_YOUR INSTRUCTIONS:_ All lines of the records below that contain the word "management" must be listed.

[Records from a dataset]
=== Section Start ===
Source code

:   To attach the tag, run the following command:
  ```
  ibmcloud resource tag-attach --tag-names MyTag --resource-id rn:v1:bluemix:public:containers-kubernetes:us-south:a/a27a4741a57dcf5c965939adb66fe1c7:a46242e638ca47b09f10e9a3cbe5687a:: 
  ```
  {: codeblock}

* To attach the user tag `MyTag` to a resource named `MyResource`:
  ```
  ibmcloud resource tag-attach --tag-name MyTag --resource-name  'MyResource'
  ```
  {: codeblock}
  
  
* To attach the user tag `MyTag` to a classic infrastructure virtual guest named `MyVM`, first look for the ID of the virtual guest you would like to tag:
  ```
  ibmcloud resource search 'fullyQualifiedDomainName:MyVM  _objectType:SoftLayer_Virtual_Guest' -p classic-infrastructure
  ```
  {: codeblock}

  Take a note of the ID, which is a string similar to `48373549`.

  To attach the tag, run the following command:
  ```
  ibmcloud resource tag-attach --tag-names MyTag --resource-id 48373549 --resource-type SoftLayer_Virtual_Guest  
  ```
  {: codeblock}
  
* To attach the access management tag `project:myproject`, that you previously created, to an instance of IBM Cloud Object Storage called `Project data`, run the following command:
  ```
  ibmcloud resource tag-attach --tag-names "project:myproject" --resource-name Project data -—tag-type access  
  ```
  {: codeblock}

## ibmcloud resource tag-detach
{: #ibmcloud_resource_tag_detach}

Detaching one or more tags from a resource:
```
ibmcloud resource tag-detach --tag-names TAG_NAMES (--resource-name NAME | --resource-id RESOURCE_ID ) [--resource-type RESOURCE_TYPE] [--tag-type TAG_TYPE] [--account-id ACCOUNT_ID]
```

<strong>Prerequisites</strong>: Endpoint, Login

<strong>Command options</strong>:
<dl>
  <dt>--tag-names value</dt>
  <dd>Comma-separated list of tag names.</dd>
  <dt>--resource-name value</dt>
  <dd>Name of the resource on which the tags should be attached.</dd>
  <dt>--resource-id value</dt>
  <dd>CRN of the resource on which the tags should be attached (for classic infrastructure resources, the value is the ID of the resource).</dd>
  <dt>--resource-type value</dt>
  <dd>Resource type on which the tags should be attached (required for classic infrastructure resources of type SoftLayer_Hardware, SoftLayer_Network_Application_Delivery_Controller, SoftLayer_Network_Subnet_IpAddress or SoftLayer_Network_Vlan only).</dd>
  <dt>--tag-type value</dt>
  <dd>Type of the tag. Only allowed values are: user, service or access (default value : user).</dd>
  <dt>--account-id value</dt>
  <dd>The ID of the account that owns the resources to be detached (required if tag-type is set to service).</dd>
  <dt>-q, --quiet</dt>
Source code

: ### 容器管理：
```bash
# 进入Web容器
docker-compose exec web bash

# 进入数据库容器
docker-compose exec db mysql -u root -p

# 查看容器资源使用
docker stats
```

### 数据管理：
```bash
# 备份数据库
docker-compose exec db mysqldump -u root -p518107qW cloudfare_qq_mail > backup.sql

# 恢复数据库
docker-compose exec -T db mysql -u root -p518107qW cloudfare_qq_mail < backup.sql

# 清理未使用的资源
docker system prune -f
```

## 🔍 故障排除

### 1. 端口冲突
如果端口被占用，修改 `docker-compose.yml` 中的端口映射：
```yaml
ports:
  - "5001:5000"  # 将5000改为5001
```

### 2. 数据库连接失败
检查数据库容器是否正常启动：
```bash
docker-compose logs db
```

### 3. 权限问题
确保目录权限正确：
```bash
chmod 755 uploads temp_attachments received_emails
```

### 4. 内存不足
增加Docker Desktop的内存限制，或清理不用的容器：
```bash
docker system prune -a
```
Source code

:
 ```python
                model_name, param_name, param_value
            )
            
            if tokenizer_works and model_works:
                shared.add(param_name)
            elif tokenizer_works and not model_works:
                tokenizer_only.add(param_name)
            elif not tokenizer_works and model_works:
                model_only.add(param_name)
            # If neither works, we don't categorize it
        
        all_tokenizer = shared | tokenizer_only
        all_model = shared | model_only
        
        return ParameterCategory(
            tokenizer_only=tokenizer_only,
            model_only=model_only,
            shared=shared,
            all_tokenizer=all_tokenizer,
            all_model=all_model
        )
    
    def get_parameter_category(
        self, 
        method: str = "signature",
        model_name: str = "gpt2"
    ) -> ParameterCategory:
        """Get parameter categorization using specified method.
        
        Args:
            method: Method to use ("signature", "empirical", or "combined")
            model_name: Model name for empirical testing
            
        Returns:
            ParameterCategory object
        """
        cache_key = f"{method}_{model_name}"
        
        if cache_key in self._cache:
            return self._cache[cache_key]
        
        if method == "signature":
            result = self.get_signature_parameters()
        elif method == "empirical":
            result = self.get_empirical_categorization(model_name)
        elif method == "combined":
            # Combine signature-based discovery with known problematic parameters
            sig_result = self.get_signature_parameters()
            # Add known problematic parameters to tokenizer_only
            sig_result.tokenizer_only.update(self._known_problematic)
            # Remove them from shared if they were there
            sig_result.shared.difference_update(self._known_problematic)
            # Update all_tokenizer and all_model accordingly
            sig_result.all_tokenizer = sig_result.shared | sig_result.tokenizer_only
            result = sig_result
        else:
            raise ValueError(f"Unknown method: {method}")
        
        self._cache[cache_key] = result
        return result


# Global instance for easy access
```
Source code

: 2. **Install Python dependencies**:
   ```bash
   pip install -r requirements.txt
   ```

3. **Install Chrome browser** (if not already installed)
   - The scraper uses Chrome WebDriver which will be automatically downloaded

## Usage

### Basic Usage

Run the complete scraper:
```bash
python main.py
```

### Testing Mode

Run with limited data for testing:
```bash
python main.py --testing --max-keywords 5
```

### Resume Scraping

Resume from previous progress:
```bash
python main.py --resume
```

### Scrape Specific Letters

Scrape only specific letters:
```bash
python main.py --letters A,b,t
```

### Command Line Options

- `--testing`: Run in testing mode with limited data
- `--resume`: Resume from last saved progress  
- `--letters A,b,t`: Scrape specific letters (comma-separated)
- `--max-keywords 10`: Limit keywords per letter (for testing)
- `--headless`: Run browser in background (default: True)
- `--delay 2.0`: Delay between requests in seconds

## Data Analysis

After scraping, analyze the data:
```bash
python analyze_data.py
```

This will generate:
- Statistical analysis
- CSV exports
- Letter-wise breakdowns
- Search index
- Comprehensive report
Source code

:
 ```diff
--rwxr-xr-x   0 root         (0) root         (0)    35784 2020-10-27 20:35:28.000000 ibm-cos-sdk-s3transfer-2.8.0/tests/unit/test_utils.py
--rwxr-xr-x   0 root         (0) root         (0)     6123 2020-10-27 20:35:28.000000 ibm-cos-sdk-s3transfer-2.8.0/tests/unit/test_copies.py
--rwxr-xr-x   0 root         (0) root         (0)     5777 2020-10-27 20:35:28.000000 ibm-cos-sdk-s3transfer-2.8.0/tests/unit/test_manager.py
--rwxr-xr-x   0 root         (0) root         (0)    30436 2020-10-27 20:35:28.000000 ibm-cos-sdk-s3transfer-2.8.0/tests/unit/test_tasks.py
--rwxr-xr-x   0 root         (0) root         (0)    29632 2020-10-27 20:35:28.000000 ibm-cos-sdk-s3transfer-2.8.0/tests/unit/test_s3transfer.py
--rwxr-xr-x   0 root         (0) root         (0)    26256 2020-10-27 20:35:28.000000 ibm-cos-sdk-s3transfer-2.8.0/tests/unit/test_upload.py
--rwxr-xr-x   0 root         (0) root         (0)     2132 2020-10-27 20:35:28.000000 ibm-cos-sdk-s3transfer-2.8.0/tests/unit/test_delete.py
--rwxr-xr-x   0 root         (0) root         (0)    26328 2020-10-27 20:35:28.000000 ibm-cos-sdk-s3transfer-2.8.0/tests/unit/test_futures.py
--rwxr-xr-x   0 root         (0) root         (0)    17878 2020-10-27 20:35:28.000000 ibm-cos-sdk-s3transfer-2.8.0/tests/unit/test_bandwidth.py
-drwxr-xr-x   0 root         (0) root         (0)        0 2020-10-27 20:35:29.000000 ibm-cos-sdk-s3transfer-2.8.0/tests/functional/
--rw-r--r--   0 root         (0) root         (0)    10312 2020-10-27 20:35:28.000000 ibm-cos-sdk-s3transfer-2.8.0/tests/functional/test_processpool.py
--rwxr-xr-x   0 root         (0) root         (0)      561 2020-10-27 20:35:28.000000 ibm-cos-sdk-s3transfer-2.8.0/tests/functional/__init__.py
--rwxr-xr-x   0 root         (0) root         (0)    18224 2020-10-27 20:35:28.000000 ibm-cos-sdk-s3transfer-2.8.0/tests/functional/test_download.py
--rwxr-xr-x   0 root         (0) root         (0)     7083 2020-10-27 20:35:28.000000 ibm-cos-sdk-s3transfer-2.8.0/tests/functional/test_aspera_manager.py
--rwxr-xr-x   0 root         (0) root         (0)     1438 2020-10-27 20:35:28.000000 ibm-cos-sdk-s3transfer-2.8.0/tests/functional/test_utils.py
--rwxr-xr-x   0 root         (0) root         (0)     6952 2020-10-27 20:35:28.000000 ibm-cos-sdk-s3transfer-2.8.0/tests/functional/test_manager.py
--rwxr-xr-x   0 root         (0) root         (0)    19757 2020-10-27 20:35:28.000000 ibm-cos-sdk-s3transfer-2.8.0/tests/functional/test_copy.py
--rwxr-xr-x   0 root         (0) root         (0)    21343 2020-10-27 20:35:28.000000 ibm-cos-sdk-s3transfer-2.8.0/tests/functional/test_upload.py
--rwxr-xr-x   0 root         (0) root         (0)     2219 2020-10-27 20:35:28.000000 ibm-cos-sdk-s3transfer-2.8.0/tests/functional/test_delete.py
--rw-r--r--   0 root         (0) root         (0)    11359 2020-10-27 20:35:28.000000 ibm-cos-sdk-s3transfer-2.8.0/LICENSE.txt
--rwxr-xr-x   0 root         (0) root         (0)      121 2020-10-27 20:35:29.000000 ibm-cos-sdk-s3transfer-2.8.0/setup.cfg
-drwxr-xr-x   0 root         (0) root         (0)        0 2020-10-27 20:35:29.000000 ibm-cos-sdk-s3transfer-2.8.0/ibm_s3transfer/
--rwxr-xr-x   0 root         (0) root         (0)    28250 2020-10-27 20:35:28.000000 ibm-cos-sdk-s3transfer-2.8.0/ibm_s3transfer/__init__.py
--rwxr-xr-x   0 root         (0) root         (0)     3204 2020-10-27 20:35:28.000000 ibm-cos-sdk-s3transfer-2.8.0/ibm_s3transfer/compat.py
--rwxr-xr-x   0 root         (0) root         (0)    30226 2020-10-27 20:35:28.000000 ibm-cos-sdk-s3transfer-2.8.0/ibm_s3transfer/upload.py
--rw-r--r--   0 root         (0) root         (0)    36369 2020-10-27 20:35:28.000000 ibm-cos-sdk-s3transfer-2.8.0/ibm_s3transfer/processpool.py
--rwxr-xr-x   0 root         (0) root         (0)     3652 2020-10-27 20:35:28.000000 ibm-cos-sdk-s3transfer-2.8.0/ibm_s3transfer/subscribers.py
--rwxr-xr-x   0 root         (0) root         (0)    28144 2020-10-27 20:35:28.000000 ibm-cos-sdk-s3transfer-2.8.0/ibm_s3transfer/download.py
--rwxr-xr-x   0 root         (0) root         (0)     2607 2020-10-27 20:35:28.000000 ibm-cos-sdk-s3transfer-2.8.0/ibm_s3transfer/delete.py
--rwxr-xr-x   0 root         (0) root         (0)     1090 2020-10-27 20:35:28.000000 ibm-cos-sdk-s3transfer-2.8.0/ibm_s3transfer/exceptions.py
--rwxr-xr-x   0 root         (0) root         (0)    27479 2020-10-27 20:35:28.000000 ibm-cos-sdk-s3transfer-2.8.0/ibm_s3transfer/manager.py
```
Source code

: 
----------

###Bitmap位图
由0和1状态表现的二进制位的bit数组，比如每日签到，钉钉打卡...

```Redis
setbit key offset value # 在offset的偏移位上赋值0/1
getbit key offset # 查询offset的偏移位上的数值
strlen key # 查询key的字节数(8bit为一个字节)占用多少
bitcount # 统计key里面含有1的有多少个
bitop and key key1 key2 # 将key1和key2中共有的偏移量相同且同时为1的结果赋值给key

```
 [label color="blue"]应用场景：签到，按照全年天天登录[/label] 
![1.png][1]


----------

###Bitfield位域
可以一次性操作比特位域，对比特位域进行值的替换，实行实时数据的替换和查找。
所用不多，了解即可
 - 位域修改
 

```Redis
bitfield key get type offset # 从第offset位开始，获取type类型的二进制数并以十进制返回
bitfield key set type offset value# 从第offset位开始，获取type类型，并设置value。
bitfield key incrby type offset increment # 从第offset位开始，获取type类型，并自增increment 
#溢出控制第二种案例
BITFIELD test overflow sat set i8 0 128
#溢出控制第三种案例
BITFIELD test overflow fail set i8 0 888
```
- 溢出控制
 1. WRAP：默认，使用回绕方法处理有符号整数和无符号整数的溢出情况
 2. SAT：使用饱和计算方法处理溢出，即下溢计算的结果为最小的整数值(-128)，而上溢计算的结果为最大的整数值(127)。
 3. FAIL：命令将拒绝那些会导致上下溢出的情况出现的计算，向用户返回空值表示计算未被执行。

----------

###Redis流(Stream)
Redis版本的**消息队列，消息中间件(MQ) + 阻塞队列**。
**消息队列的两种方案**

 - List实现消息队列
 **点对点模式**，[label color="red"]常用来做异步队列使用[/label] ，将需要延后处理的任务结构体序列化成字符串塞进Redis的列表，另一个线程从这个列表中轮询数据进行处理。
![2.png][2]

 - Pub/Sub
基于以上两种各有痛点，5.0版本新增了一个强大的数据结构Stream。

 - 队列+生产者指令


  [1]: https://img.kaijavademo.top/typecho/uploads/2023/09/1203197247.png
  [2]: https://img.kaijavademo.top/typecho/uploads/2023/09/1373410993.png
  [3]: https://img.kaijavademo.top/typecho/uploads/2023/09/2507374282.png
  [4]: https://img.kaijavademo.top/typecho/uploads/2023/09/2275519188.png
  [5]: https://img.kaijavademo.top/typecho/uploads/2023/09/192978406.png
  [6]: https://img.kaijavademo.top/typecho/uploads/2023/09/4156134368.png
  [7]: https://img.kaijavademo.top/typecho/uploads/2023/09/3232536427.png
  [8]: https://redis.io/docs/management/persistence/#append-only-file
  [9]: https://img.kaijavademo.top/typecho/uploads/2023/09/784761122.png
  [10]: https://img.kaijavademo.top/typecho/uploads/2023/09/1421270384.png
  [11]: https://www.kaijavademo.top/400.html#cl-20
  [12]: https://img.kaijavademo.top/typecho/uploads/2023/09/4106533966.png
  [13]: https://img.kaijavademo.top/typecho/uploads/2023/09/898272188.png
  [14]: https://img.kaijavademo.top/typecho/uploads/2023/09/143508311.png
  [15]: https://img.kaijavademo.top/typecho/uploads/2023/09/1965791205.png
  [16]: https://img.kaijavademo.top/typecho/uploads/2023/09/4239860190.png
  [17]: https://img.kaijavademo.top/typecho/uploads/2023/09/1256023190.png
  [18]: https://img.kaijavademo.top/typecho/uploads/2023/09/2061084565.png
=== Section End ===
_RESPONSE AREA:_
* To attach the access management tag `project:myproject`, that you previously created, to an instance of IBM Cloud Object Storage called `Project data`, run the following command:
  [8]: https://redis.io/docs/management/persistence/#append-only-file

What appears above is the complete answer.